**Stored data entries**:

▶

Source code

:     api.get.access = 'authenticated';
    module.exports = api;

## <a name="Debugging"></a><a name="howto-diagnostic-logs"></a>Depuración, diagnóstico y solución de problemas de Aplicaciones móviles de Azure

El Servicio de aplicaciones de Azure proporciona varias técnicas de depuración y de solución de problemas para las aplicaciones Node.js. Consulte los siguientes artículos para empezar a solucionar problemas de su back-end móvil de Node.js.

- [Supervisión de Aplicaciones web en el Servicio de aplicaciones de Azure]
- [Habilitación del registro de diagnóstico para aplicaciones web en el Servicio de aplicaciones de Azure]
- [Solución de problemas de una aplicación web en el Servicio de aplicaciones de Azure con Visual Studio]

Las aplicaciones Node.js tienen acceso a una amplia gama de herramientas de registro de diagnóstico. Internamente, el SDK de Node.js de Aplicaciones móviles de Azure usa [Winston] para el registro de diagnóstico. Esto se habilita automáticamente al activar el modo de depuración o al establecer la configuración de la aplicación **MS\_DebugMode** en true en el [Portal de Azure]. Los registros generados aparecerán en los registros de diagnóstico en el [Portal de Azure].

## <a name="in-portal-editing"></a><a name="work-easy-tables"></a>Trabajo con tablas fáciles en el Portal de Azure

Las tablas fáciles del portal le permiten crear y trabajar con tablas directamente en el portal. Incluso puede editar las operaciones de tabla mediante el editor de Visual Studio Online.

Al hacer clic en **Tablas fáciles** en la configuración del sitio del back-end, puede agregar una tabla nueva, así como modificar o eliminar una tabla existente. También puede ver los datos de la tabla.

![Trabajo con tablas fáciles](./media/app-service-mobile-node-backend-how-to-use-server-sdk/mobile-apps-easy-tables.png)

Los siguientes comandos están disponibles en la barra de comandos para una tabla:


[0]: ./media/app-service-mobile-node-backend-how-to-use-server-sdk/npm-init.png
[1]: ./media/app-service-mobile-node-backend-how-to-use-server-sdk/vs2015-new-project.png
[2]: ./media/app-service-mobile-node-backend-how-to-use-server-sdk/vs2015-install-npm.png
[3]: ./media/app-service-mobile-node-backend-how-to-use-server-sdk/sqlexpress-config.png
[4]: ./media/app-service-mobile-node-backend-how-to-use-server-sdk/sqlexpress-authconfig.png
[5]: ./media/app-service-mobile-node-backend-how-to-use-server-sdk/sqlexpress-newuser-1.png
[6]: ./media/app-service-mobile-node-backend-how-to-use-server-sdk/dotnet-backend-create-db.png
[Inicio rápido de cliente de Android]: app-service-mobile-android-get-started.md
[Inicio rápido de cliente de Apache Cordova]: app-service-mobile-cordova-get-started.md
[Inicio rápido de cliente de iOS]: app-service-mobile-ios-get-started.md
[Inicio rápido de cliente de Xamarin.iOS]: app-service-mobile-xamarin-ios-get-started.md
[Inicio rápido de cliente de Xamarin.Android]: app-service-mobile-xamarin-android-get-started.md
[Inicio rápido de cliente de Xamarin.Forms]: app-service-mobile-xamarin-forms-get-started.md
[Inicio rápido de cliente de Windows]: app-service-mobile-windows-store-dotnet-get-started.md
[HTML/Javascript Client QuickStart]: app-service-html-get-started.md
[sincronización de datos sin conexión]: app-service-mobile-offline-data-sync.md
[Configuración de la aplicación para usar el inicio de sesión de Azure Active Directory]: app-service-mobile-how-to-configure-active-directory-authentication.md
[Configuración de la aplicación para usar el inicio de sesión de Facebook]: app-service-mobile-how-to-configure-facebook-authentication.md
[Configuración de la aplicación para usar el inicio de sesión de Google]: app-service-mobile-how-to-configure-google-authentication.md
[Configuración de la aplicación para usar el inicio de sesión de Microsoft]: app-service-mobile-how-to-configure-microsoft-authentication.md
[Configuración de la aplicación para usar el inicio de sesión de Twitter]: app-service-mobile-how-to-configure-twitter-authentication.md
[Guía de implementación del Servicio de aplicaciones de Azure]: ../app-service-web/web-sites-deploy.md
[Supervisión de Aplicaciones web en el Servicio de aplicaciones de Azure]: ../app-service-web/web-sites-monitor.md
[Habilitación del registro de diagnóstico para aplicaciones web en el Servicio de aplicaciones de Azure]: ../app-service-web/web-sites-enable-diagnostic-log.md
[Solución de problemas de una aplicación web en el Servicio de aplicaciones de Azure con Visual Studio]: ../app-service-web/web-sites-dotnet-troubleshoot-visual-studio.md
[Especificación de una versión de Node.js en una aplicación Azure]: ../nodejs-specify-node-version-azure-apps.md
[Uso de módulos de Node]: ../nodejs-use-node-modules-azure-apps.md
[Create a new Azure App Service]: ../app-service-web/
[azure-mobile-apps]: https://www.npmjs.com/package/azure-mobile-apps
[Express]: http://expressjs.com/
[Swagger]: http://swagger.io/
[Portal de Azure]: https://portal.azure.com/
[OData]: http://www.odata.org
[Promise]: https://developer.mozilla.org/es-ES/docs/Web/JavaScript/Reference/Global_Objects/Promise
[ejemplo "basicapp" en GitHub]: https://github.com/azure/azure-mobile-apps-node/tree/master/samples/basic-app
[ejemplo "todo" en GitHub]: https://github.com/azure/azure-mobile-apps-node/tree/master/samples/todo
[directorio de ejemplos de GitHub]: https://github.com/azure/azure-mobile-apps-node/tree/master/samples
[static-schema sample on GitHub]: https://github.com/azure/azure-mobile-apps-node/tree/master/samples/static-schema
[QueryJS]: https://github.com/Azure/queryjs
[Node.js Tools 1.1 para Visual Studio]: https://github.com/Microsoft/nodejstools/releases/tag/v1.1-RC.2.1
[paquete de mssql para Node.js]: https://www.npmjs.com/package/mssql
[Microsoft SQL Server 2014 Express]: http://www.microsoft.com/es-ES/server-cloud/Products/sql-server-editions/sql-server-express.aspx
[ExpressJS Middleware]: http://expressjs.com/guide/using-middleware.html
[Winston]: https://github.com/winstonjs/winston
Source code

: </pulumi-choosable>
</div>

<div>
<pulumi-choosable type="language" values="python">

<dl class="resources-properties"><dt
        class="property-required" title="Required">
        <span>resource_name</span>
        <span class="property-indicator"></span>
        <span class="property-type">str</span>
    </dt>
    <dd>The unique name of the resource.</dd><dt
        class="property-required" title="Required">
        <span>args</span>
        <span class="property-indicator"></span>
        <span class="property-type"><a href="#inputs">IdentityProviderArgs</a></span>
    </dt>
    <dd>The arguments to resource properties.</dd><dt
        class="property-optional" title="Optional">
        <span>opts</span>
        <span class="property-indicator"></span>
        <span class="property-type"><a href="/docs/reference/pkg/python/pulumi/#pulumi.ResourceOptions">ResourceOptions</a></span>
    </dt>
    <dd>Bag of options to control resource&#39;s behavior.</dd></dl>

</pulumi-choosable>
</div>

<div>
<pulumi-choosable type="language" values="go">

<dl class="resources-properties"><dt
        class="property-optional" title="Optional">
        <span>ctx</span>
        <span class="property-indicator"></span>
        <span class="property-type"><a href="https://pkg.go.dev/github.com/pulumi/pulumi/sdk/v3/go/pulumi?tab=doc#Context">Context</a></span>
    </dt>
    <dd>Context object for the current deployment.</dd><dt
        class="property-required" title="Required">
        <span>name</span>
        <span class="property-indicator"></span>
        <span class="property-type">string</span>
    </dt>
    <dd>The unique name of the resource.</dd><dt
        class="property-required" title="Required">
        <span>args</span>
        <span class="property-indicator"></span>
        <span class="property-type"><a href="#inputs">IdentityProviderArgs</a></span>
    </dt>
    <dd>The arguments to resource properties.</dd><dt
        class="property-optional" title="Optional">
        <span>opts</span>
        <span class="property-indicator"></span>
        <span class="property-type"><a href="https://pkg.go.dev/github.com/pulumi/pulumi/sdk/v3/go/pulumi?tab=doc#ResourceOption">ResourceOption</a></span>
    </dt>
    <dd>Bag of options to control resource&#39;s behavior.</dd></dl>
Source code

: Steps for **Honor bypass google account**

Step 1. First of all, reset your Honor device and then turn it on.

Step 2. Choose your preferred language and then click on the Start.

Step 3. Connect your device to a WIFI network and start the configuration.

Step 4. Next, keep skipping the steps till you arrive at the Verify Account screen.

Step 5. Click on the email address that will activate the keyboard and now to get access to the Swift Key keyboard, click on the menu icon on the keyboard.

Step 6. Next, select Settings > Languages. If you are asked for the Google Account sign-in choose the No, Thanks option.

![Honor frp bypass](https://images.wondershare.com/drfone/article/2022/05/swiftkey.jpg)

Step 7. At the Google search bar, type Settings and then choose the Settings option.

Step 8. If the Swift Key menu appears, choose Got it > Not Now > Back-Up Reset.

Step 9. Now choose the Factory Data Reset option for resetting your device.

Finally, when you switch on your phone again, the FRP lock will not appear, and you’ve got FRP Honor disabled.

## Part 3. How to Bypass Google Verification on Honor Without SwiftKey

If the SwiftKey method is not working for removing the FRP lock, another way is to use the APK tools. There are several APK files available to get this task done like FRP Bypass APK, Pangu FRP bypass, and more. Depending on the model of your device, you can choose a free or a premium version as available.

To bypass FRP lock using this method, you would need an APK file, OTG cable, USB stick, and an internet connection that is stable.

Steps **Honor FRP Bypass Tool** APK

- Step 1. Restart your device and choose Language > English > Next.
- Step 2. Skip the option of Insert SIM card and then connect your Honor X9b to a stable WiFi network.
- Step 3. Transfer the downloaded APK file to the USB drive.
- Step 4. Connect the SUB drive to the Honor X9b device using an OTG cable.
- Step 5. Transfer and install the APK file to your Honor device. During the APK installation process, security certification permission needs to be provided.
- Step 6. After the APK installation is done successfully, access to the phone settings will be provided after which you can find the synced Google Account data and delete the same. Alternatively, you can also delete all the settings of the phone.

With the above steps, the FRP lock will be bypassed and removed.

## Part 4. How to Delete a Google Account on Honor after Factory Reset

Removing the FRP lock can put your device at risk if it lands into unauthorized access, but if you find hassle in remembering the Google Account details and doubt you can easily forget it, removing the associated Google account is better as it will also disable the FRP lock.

◀

**About this task**:
Quote, without alteration, every line from the beginning of the entries through the line containing "el Portal de Azure", including that line.

**Result of the task**:
Source code

:     api.get.access = 'authenticated';
    module.exports = api;

## <a name="Debugging"></a><a name="howto-diagnostic-logs"></a>Depuración, diagnóstico y solución de problemas de Aplicaciones móviles de Azure

El Servicio de aplicaciones de Azure proporciona varias técnicas de depuración y de solución de problemas para las aplicaciones Node.js. Consulte los siguientes artículos para empezar a solucionar problemas de su back-end móvil de Node.js.

- [Supervisión de Aplicaciones web en el Servicio de aplicaciones de Azure]
- [Habilitación del registro de diagnóstico para aplicaciones web en el Servicio de aplicaciones de Azure]
- [Solución de problemas de una aplicación web en el Servicio de aplicaciones de Azure con Visual Studio]

Las aplicaciones Node.js tienen acceso a una amplia gama de herramientas de registro de diagnóstico. Internamente, el SDK de Node.js de Aplicaciones móviles de Azure usa [Winston] para el registro de diagnóstico. Esto se habilita automáticamente al activar el modo de depuración o al establecer la configuración de la aplicación **MS\_DebugMode** en true en el [Portal de Azure]. Los registros generados aparecerán en los registros de diagnóstico en el [Portal de Azure].

## <a name="in-portal-editing"></a><a name="work-easy-tables"></a>Trabajo con tablas fáciles en el Portal de Azure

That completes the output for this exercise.